Halife, Harun Reşid (r.a.) idi. Naklederler ki, bir gece Harun Reşid, eşi Zübeyde ile bir hususta tartışmaya girmişti. Zübeyde, Harun’a
–– Ey cehennemlik, demiş. Harun da,
–– Eğer ben cehennemliksem sen benden boş ol, demiş ve bu suretle birbirinden ayrılmışlardı. Harun, Zübeyde’yi son derece fazla seviyordu, canından kopan ah vah sesleri semayı tuttu. Bir dellala, Bağdat ulemasının toplanıp bu meselenin fetvasını vermeleri için ilan vermesini emretti. Bu meselinin cevabını hiç kimse veremedi., “Harun cennetlik mi, yoksa cehennemlik midir? Bunu ancak Allah bilir”, dediler Topluluğun arasında ayağa kalkan bir oğlan,
Bunun cevabını ben veririm, deyince halk taaccüb etti, ve,
Galiba bu oğlan delidir, bu kadar ulu ulemanın aciz kaldığı bir meselede, onun söz söylemede ne mecali olur? Dediler. Sonra Harun ile Zubeyde’yi çağırıp,
Cevap ver, ya Harun! Senin mi bana ihtiyacın var benim mi sana? diye sordu. Halife,
Benim sana ihtiyacım var, dedi.İmam-ı Şafii,
O halde tahttan aşağıya in, çünkü ulemanın mevkii yüksektir, dedi. Bunun üzerine Halife aşağı inip onu tahta oturttu, sonra Şafii
Önce ben sana bir mesele soracağım, sen bana cevap verirsen, ben de senin meseleni cevaplandıracağım, dedi. Halife,
Sualin neyse sor? Dedi. Şafii,
Senin hiç elinde günah işleme imkanı varken o günahtan vazgeçtiğin oldu mu? Diye sordu. Halife,
Evet, vAllahi böyle bir hadise başımdan geçmişti. (Gençliğimde, hoşuma giden bir kadınla baş başa kalmıştık, dilediğimi yapmaya kadirdim. Allah’tan korktuğum için kadına ilişmedim) dedi. Bunun üzerine Şafii,
Ben senin cennet ehlinden olduğuna hükmediyorum, deyince ulema seslerin yükseltti.

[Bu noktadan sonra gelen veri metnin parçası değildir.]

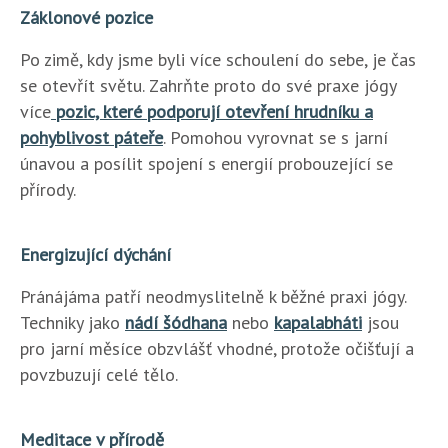
Záklonové pozice
Po zimě, kdy jsme byli více schoulení do sebe, je čas
se otevřít světu. Zahrňte proto do své praxe jógy
více
pozic, které podporují otevření hrudníku a
pohyblivost páteře
. Pomohou vyrovnat se s jarní
únavou a posílit spojení s energií probouzející se
přírody.
Energizující dýchání
Pránájáma patří neodmyslitelně k běžné praxi jógy.
Techniky jako
nádí šódhana
nebo
kapalabháti
jsou
pro jarní měsíce obzvlášť vhodné, protože očišťují a
povzbuzují celé tělo.
Meditace v přírodě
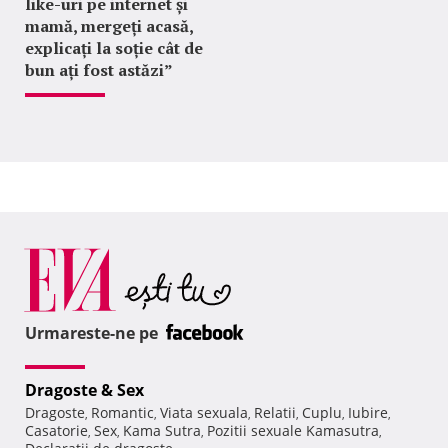
like-uri pe internet și
mamă, mergeți acasă,
explicați la soție cât de
bun ați fost astăzi”
Urmareste-ne pe
Dragoste & Sex
Dragoste
Romantic
Viata sexuala
Relatii
Cuplu
Iubire
,
,
,
,
,
,
Casatorie
Sex
Kama Sutra
Pozitii sexuale Kamasutra
,
,
,
,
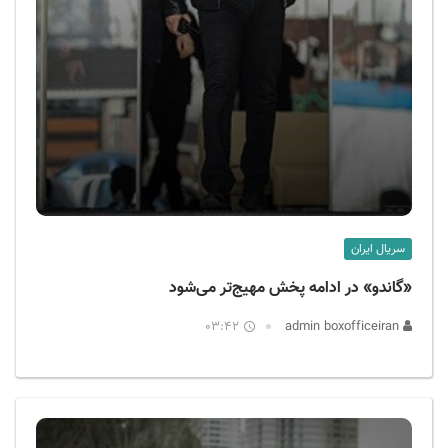
سریال ایران
«گاندو» در ادامه پخش مهیج‌تر می‌شود
03:42
admin boxofficeiran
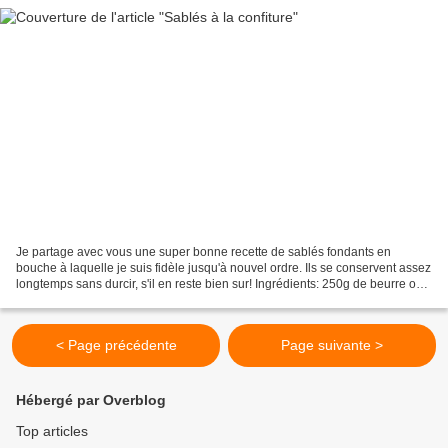
Je partage avec vous une super bonne recette de sablés fondants en
bouche à laquelle je suis fidèle jusqu'à nouvel ordre. Ils se conservent assez
longtemps sans durcir, s'il en reste bien sur! Ingrédients: 250g de beurre ou
de margarine 1/2 verre de sucre...
< Page précédente
Page suivante >
Hébergé par Overblog
Top articles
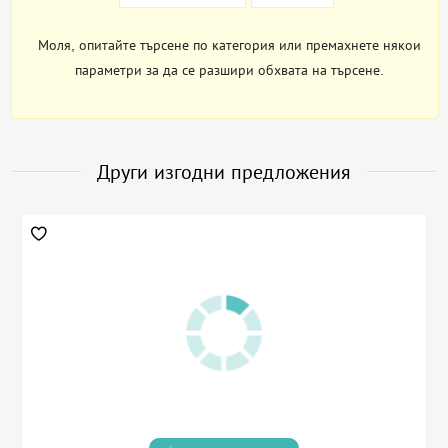
Моля, опитайте търсене по категория или премахнете някои
параметри за да се разшири обхвата на търсене.
Други изгодни предложения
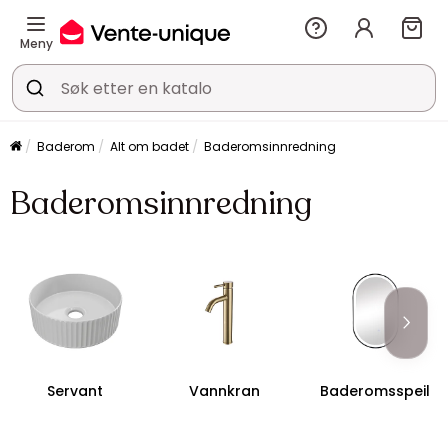
Meny
Baderom
Alt om badet
Baderomsinnredning
Baderomsinnredning
Servant
Vannkran
Baderomsspeil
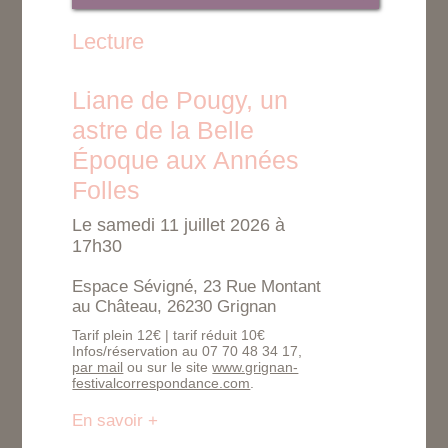
Lecture
Liane de Pougy, un
astre de la Belle
Époque aux Années
Folles
Le samedi 11 juillet 2026 à
17h30
Espace Sévigné, 23 Rue Montant
au Château, 26230 Grignan
Tarif plein 12€ | tarif réduit 10€
Infos/réservation au 07 70 48 34 17,
par mail
ou sur le site
www.grignan-
festivalcorrespondance.com
.
En savoir +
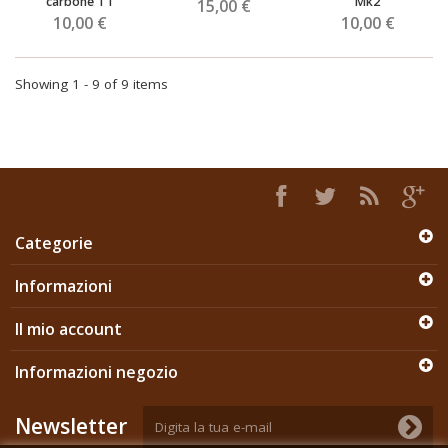
carbone TT
Mk2
15,00 €
10,00 €
10,00 €
Showing 1 - 9 of 9 items
Categorie
Informazioni
Il mio account
Informazioni negozio
Newsletter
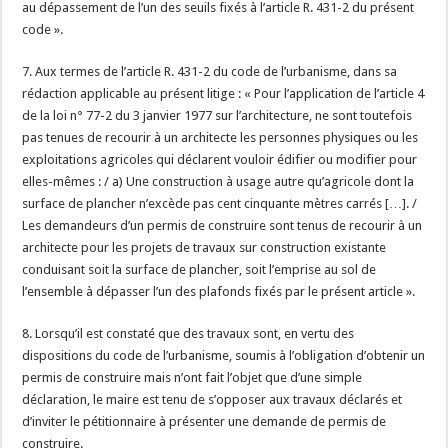
au dépassement de l’un des seuils fixés à l’article R. 431-2 du présent
code ».
7. Aux termes de l’article R. 431-2 du code de l’urbanisme, dans sa
rédaction applicable au présent litige : « Pour l’application de l’article 4
de la loi n° 77-2 du 3 janvier 1977 sur l’architecture, ne sont toutefois
pas tenues de recourir à un architecte les personnes physiques ou les
exploitations agricoles qui déclarent vouloir édifier ou modifier pour
elles-mêmes : / a) Une construction à usage autre qu’agricole dont la
surface de plancher n’excède pas cent cinquante mètres carrés […]. /
Les demandeurs d’un permis de construire sont tenus de recourir à un
architecte pour les projets de travaux sur construction existante
conduisant soit la surface de plancher, soit l’emprise au sol de
l’ensemble à dépasser l’un des plafonds fixés par le présent article ».
8. Lorsqu’il est constaté que des travaux sont, en vertu des
dispositions du code de l’urbanisme, soumis à l’obligation d’obtenir un
permis de construire mais n’ont fait l’objet que d’une simple
déclaration, le maire est tenu de s’opposer aux travaux déclarés et
d’inviter le pétitionnaire à présenter une demande de permis de
construire.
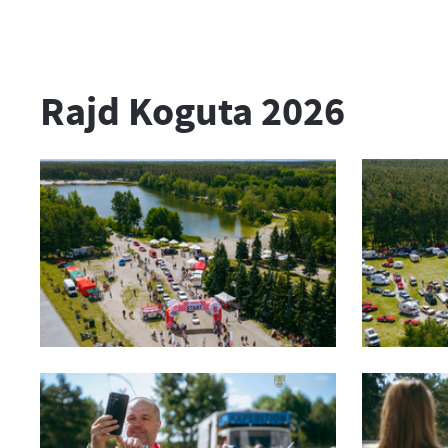
Rajd Koguta 2026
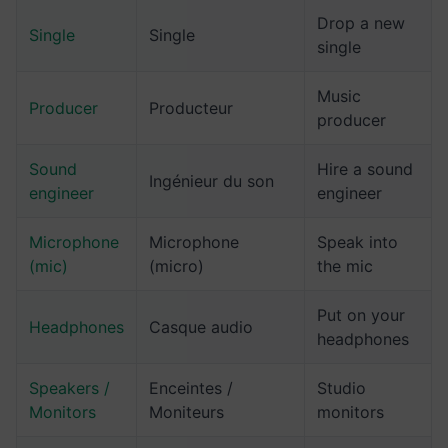
Drop a new
Single
Single
single
Music
Producer
Producteur
producer
Sound
Hire a sound
Ingénieur du son
engineer
engineer
Microphone
Microphone
Speak into
(mic)
(micro)
the mic
Put on your
Headphones
Casque audio
headphones
Speakers /
Enceintes /
Studio
Monitors
Moniteurs
monitors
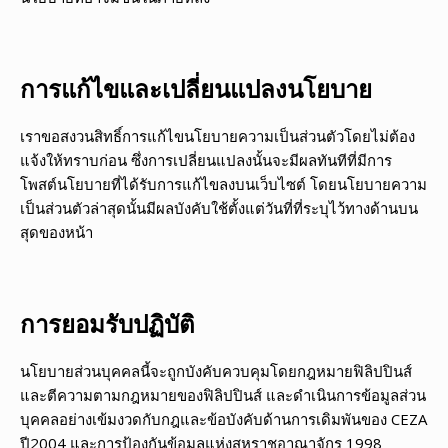
การแก้ไขและเปลี่ยนแปลงนโยบาย
เราขอสงวนสิทธิ์การแก้ไขนโยบายความเป็นส่วนตัวโดยไม่ต้อง
แจ้งให้ทราบก่อน ซึ่งการเปลี่ยนแปลงนั้นจะมีผลทันทีที่มีการ
โพสต์นโยบายที่ได้รับการแก้ไขลงบนเว็บไซต์ โดยนโยบายความ
เป็นส่วนตัวล่าสุดนั้นมีผลบังคับใช้ตั้งแต่วันที่ที่ระบุไว้ทางด้านบน
สุดของหน้า
การยอมรับปฏิบัติ
นโยบายส่วนบุคคลนี้จะถูกบังคับควบคุมโดยกฎหมายฟิลิปปินส์
และตีความตามกฎหมายของฟิลิปปินส์ และดำเนินการข้อมูลส่วน
บุคคลอย่างเข้มงวดกับกฎและข้อบังคับด้านการเดิมพันของ CEZA
ปี2004 และการป้องกันข้อมูลแห่งสหราชอาณาจักร 1998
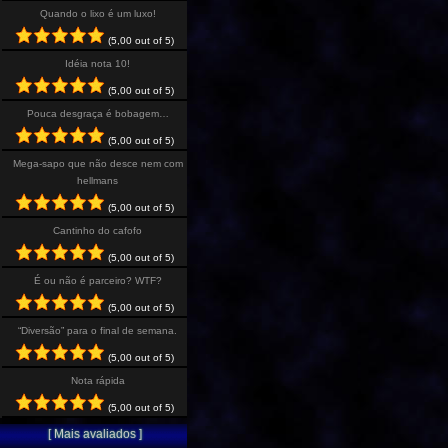
Quando o lixo é um luxo!
(5,00 out of 5)
Idéia nota 10!
(5,00 out of 5)
Pouca desgraça é bobagem…
(5,00 out of 5)
Mega-sapo que não desce nem com
hellmans
(5,00 out of 5)
Cantinho do cafofo
(5,00 out of 5)
É ou não é parceiro? WTF?
(5,00 out of 5)
“Diversão” para o final de semana.
(5,00 out of 5)
Nota rápida
(5,00 out of 5)
[ Mais avaliados ]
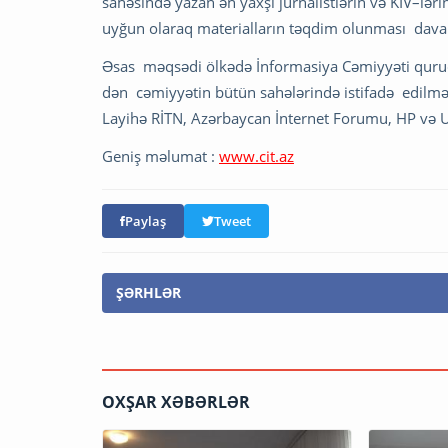
sahəsində yazan ən yaxşı jurnalistlərin və KİV–lə
uyğun olaraq materialların təqdim olunması dav
Əsas məqsədi ölkədə İnformasiya Cəmiyyəti quruc
dən cəmiyyətin bütün sahələrində istifadə edilməs
Layihə RİTN, Azərbaycan İnternet Forumu, HP və ULTR
Geniş məlumat :
www.cit.az
Paylaş
Tweet
ŞƏRHLƏR
OXŞAR XƏBƏRLƏR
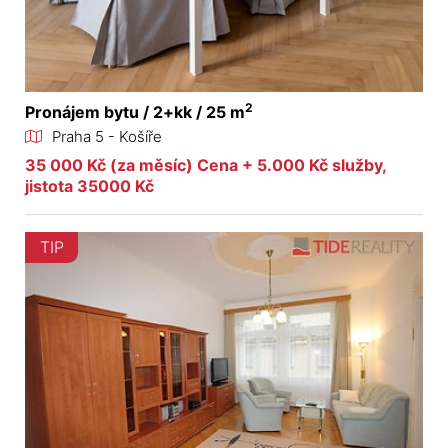
2
Pronájem bytu / 2+kk / 25 m
Praha 5 - Košíře
35 000 Kč (za měsíc) Cena + 5.000 Kč služby,
jistota 35000 Kč
TIP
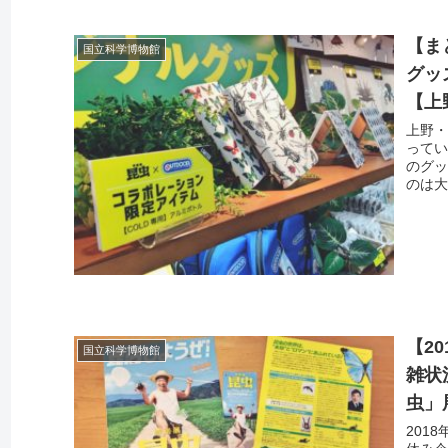
【ま
国立科学博物館
グッ
【上
上野・
ってい
のグッ
のは大
【2
国立科学博物館
雑状
虫」
201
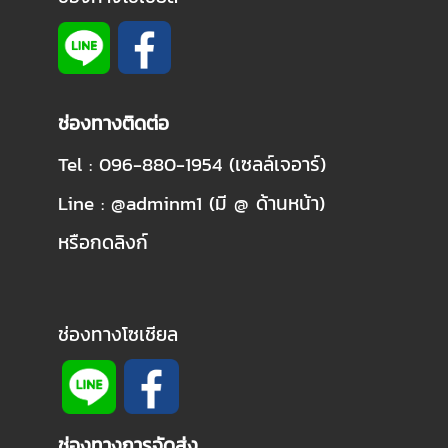
ช่องทางติดต่อ
Tel : 096-880-1954 (เซลล์เจอาร์)
Line : @adminm1 (มี @ ด้านหน้า)
หรือกดลิงก์
ช่องทางโซเชียล
ช่องทางการจัดส่ง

Hangi delil ve hüccete dayanıyorsun? Dediler. Şafii dedi ki:
Kur’an’a dayanıyorum. Zira Hak Teala buyurur ki:
“Rabbinin makamından korkup da nefsini günah işlemekten vazgeçirenin yurdu cennettir.
(Naziat 79/40)
O, bunu söyleyince, bütün ulema feryadı yükseltti: “O daha oğlanken böyle! Genç olunca nasıl olur?”